Collection entries:
--- --- ---

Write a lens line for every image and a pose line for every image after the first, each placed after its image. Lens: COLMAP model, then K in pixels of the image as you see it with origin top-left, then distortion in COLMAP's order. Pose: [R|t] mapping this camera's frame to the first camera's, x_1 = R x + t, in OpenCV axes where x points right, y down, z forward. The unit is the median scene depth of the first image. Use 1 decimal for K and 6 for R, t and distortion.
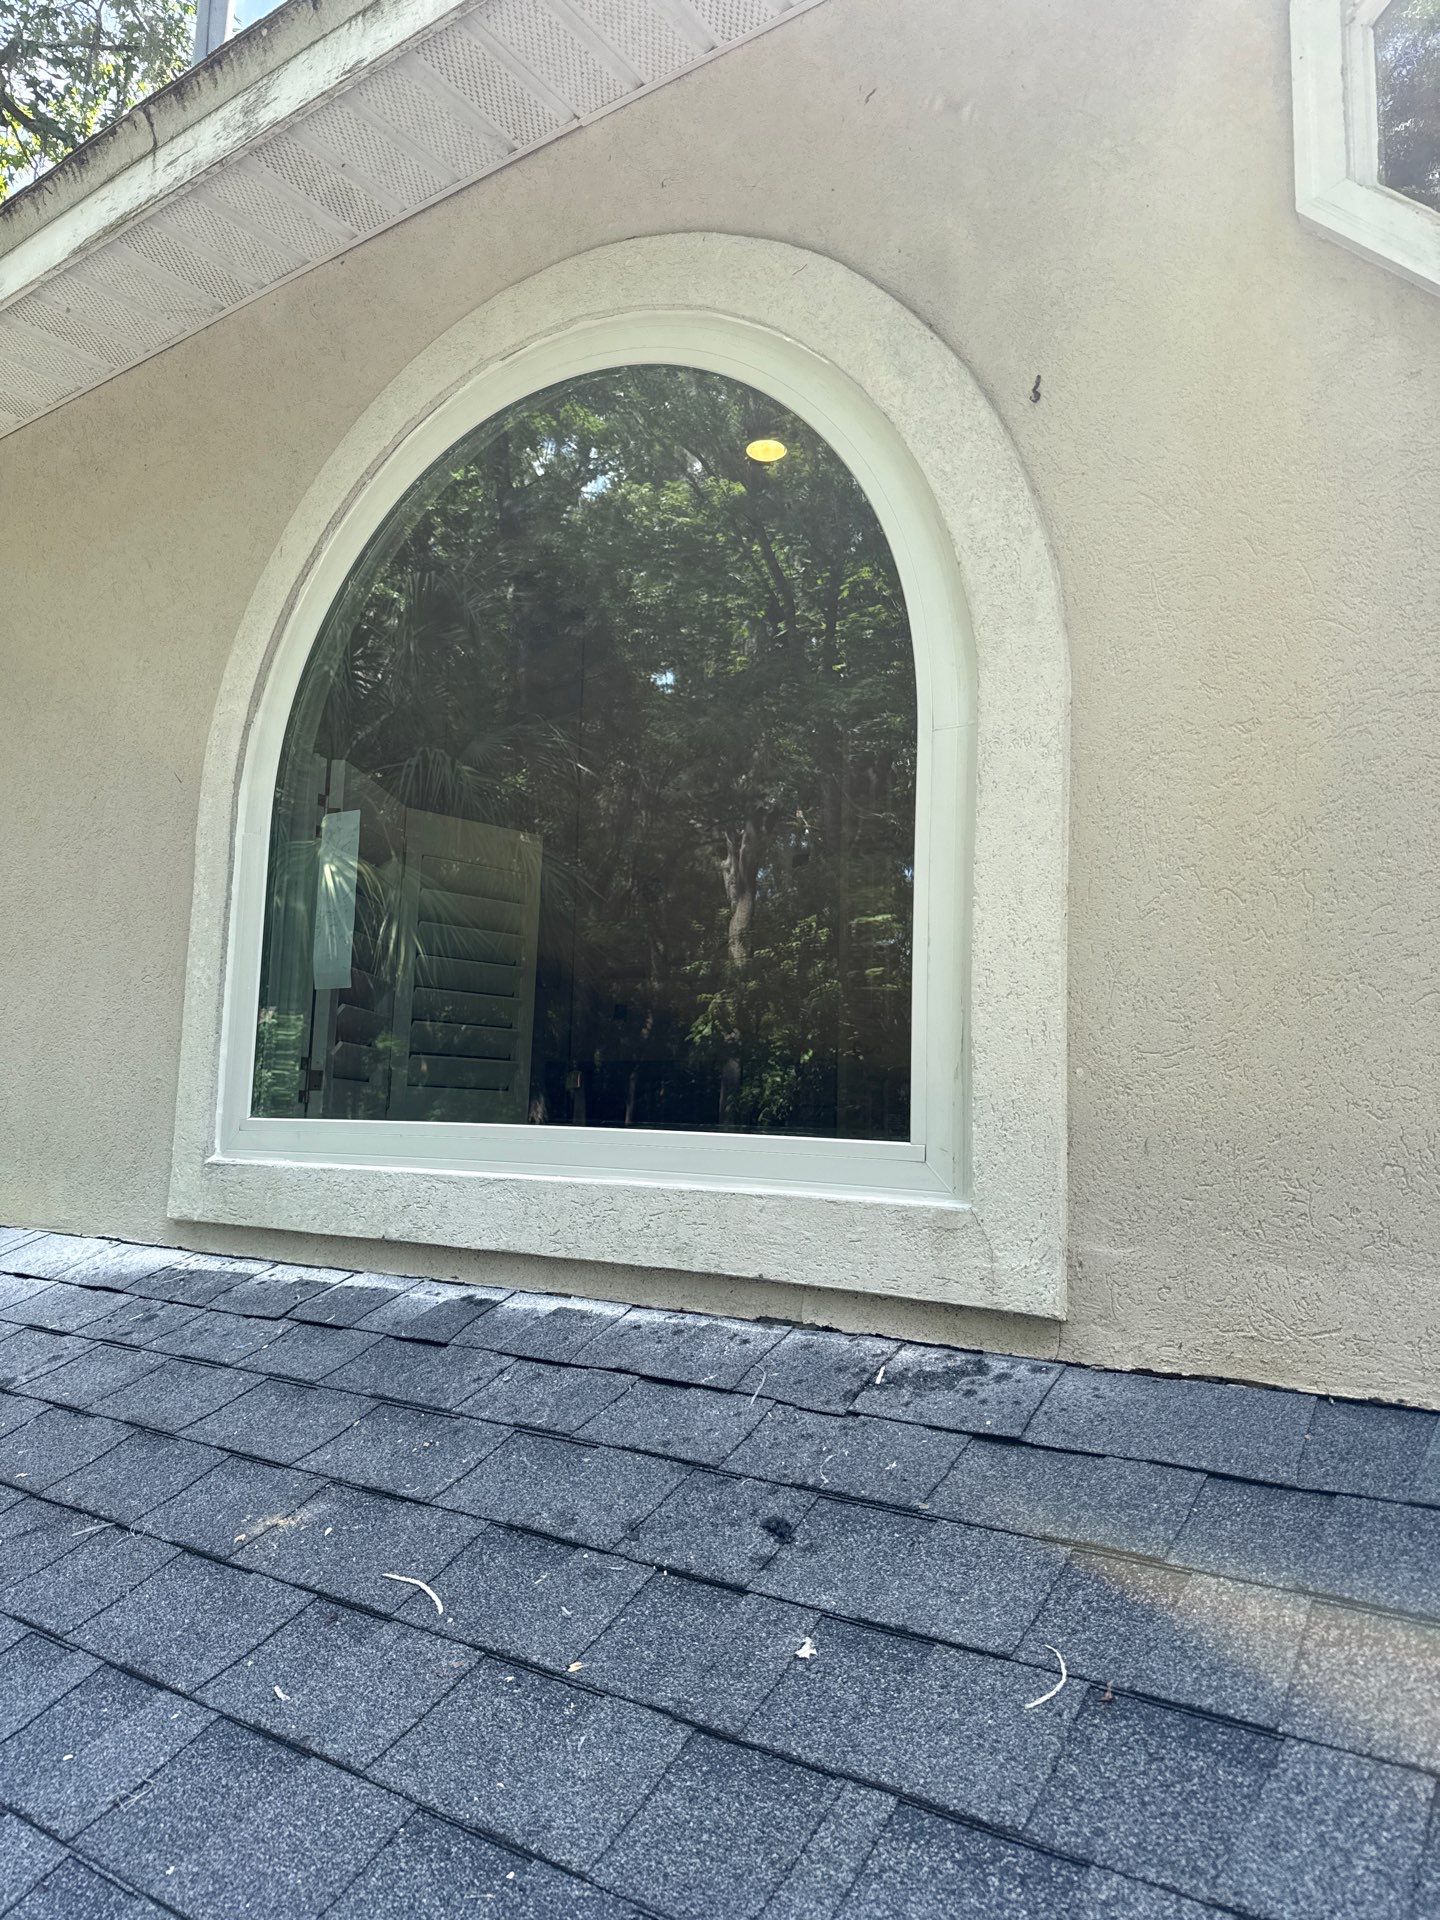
lens RADIAL K [[1362.6, 0, 713.3], [0, 1362.6, 968.3], [0, 0, 1]] dist [0.018593, -0.026940]
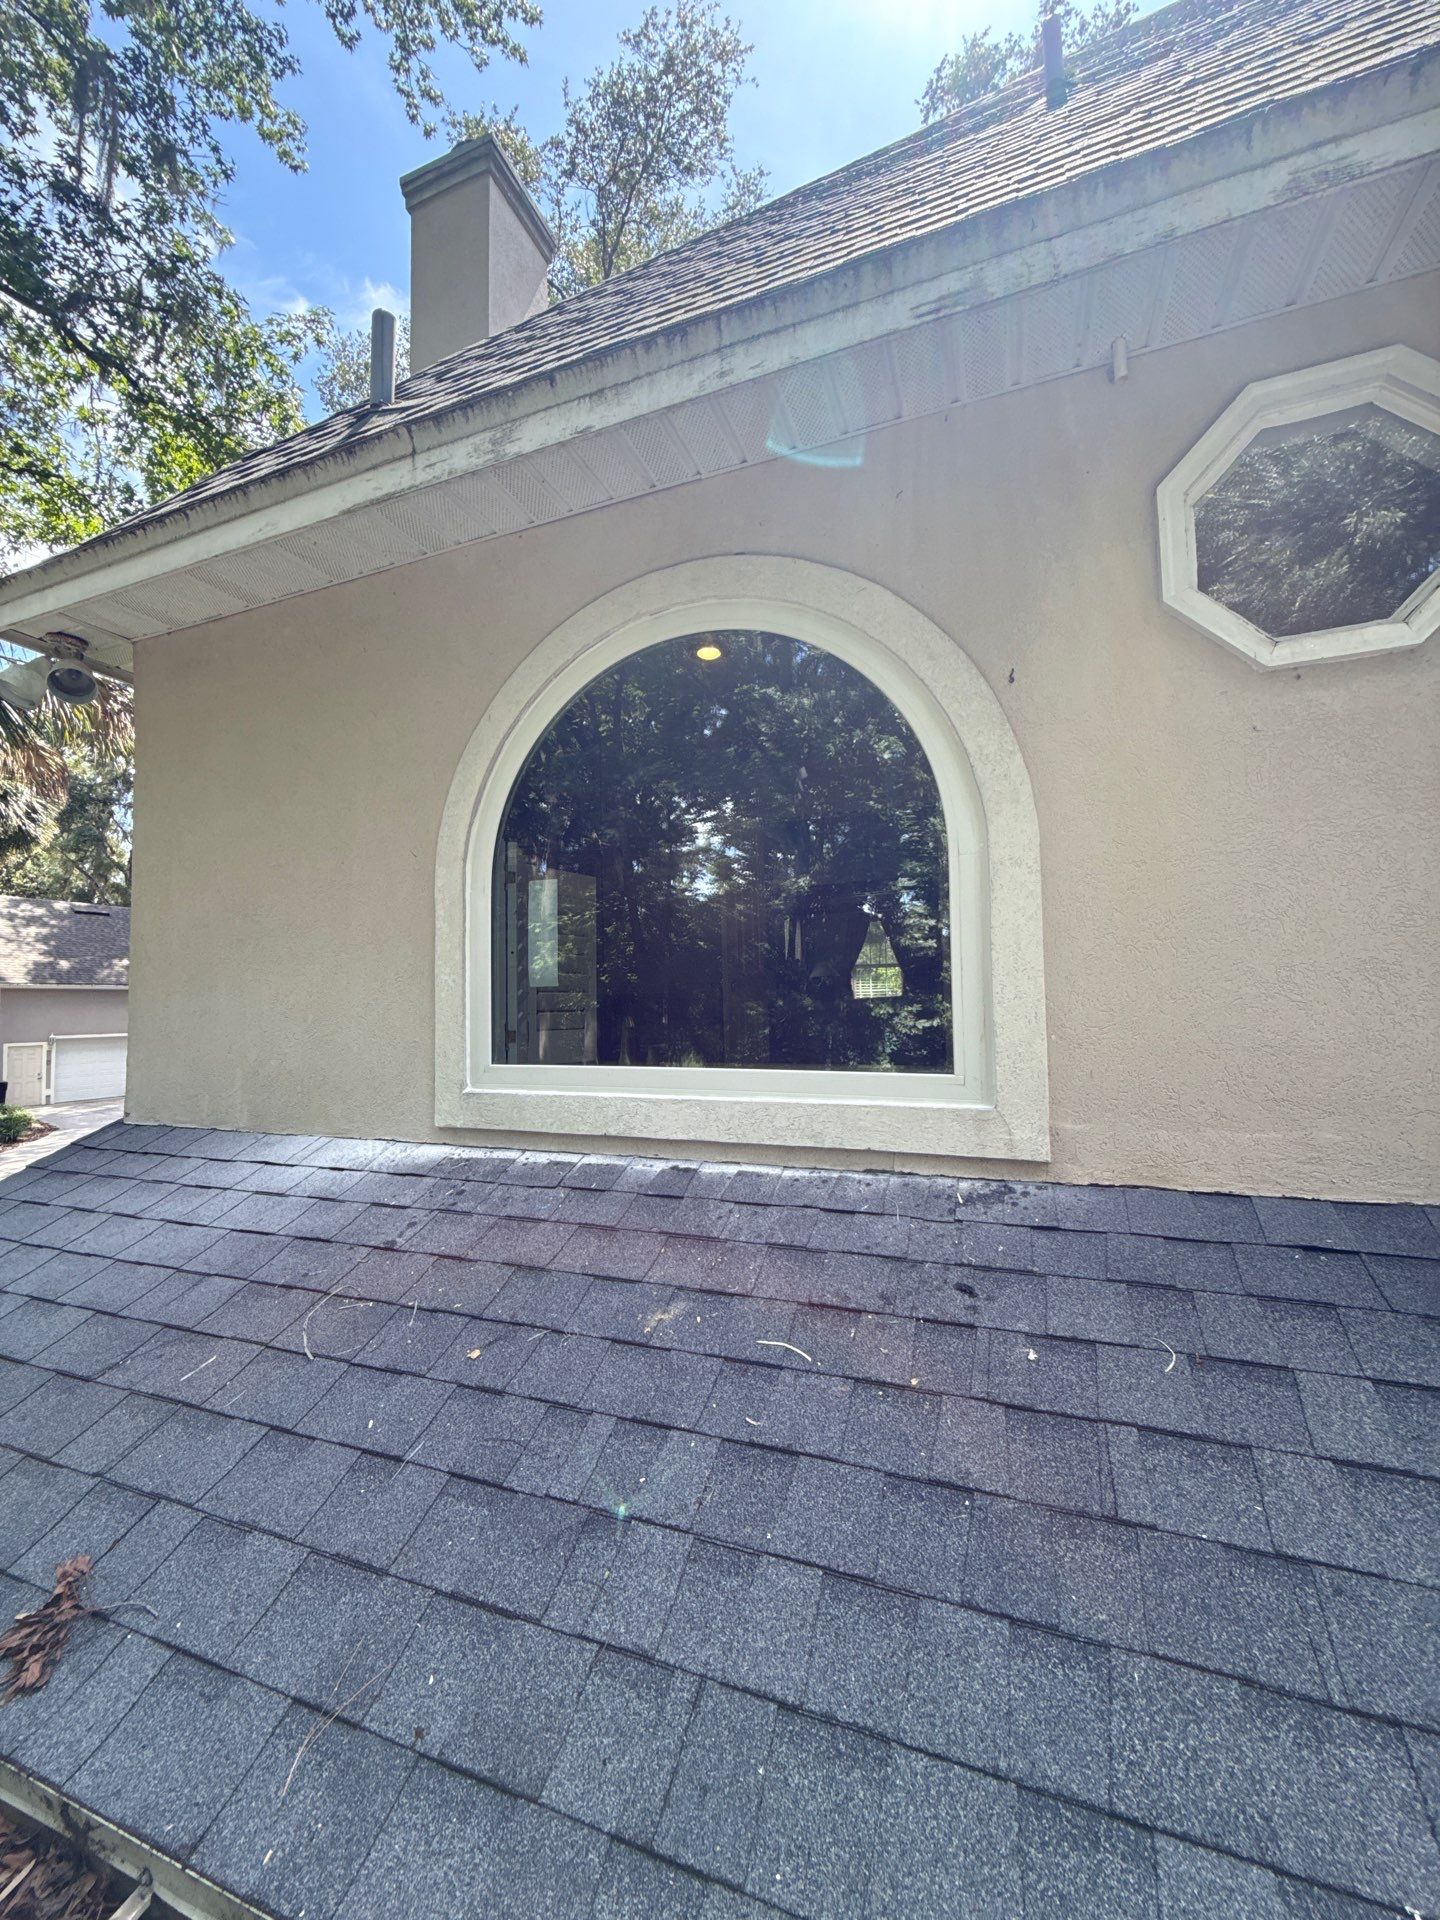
lens RADIAL K [[766.0, 0, 722.9], [0, 766.0, 963.8], [0, 0, 1]] dist [0.001127, 0.000008]
pose [[0.968846, -0.034360, 0.245270, -0.443324], [0.018157, 0.997519, 0.068019, -0.109180], [-0.246998, -0.061446, 0.967066, 0.050045]]
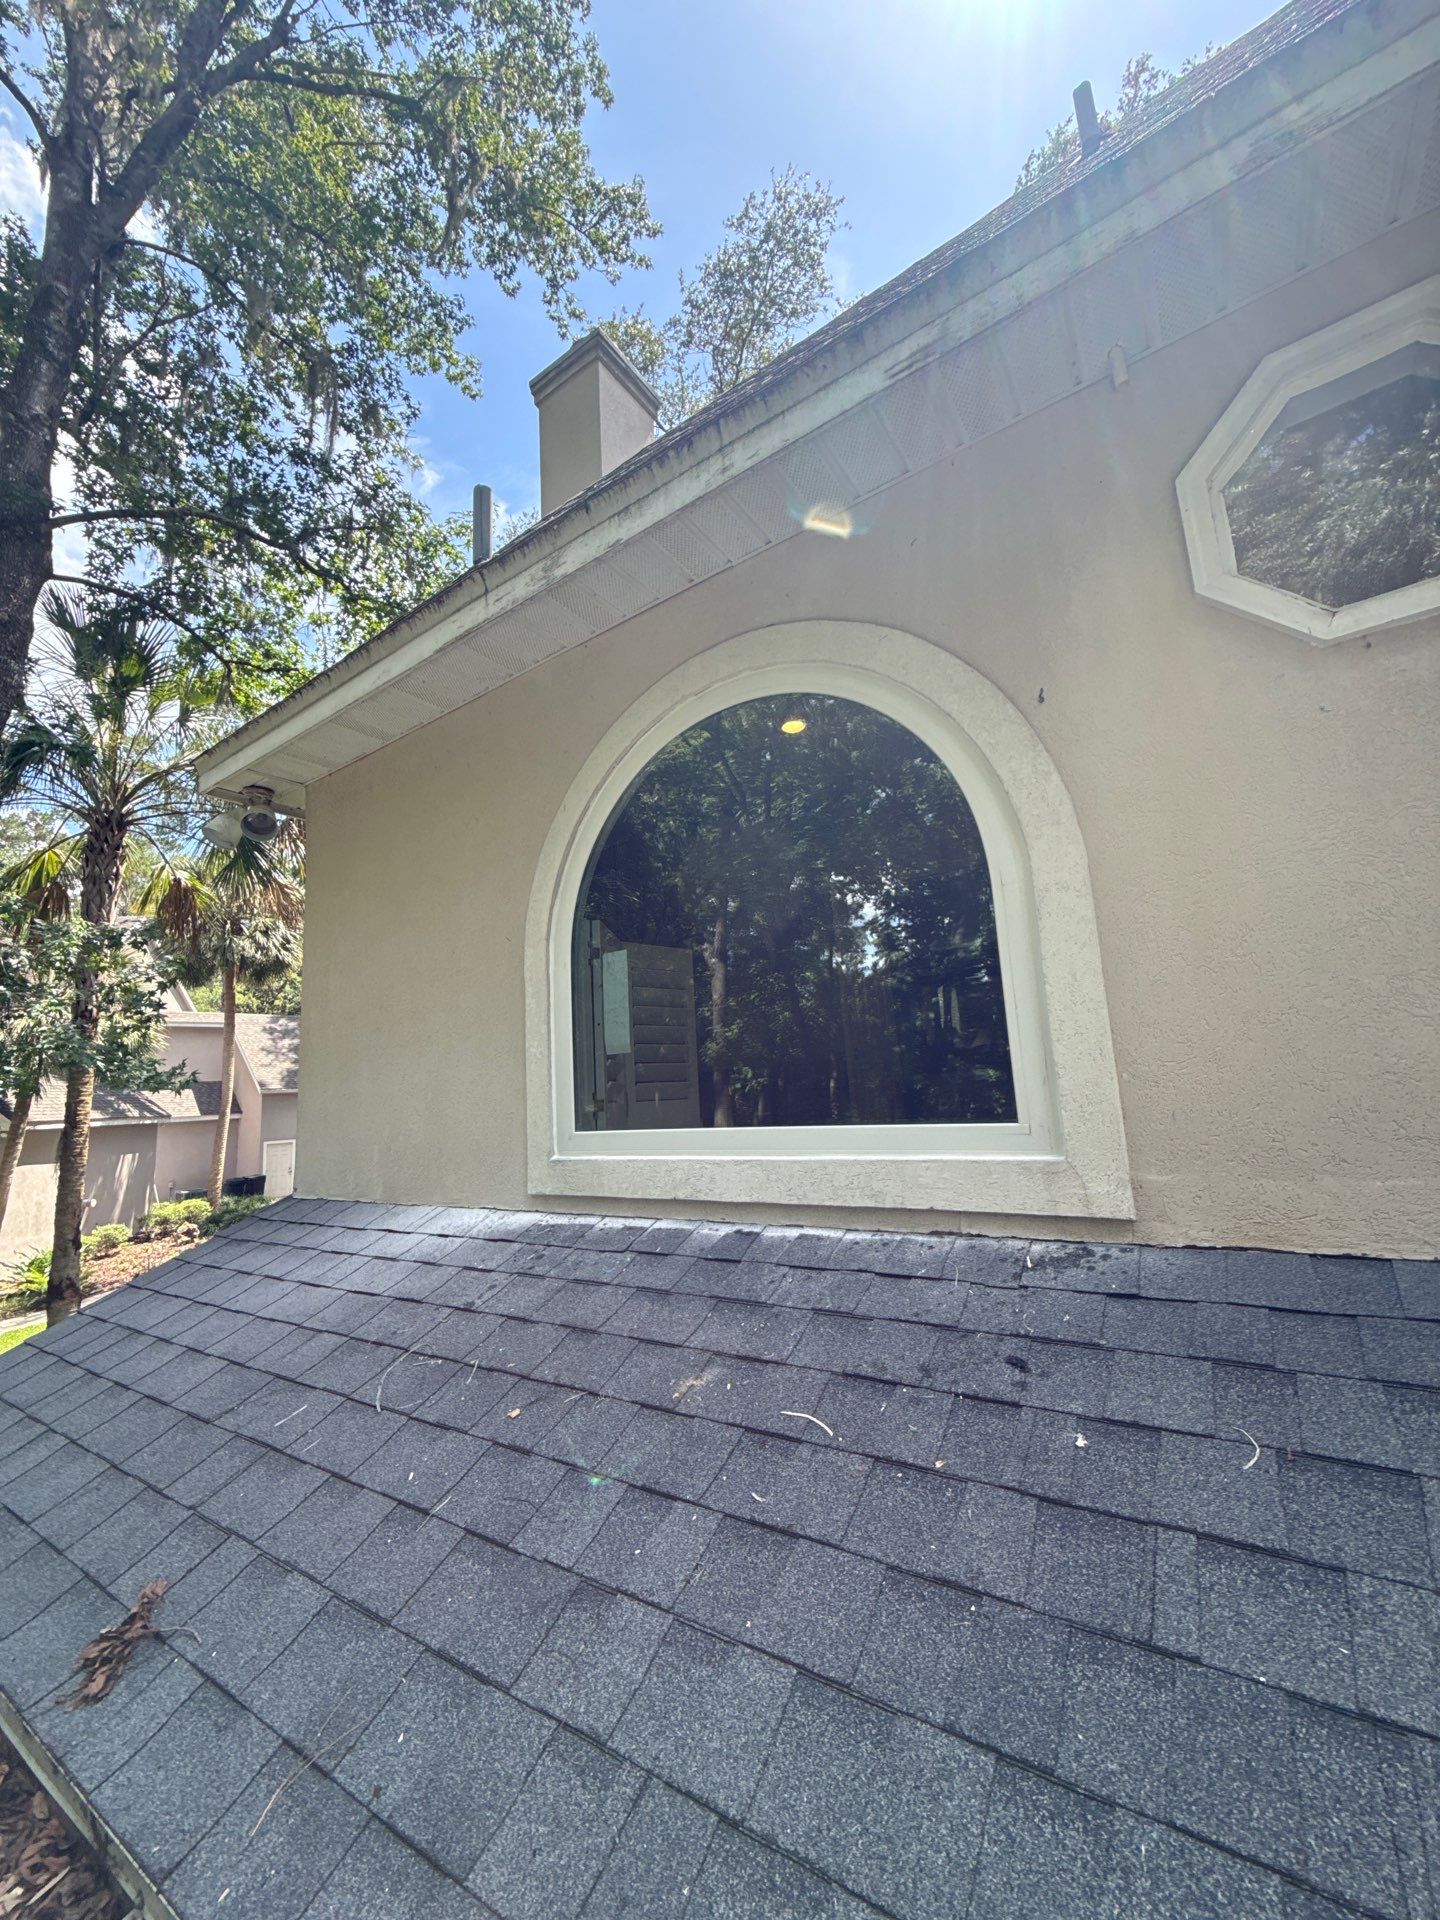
lens RADIAL K [[766.0, 0, 720.5], [0, 766.0, 964.0], [0, 0, 1]] dist [0.001127, 0.000008]
pose [[0.996041, -0.083327, 0.030983, -0.256321], [0.084776, 0.995203, -0.048836, -0.060220], [-0.026765, 0.051269, 0.998326, 0.020972]]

--- --- ---

### PROBLEM:
Word for word, print out all of the records above; pass over the pictures.

### TASK RESPONSE:
Write a lens line for every image and a pose line for every image after the first, each placed after its image. Lens: COLMAP model, then K in pixels of the image as you see it with origin top-left, then distortion in COLMAP's order. Pose: [R|t] mapping this camera's frame to the first camera's, x_1 = R x + t, in OpenCV axes where x points right, y down, z forward. The unit is the median scene depth of the first image. Use 1 decimal for K and 6 for R, t and distortion.
lens RADIAL K [[1362.6, 0, 713.3], [0, 1362.6, 968.3], [0, 0, 1]] dist [0.018593, -0.026940]
lens RADIAL K [[766.0, 0, 722.9], [0, 766.0, 963.8], [0, 0, 1]] dist [0.001127, 0.000008]
pose [[0.968846, -0.034360, 0.245270, -0.443324], [0.018157, 0.997519, 0.068019, -0.109180], [-0.246998, -0.061446, 0.967066, 0.050045]]
lens RADIAL K [[766.0, 0, 720.5], [0, 766.0, 964.0], [0, 0, 1]] dist [0.001127, 0.000008]
pose [[0.996041, -0.083327, 0.030983, -0.256321], [0.084776, 0.995203, -0.048836, -0.060220], [-0.026765, 0.051269, 0.998326, 0.020972]]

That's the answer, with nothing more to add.